- **ASSIGNMENT**: Copy every line of the records below character for character.

Items from a dataset:
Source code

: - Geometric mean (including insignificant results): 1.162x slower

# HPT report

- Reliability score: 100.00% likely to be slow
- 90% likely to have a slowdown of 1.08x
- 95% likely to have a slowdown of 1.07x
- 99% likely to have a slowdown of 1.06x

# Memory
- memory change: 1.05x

- **RESULT OF THE TASK**:
Source code

: - Geometric mean (including insignificant results): 1.162x slower

# HPT report

- Reliability score: 100.00% likely to be slow
- 90% likely to have a slowdown of 1.08x
- 95% likely to have a slowdown of 1.07x
- 99% likely to have a slowdown of 1.06x

# Memory
- memory change: 1.05x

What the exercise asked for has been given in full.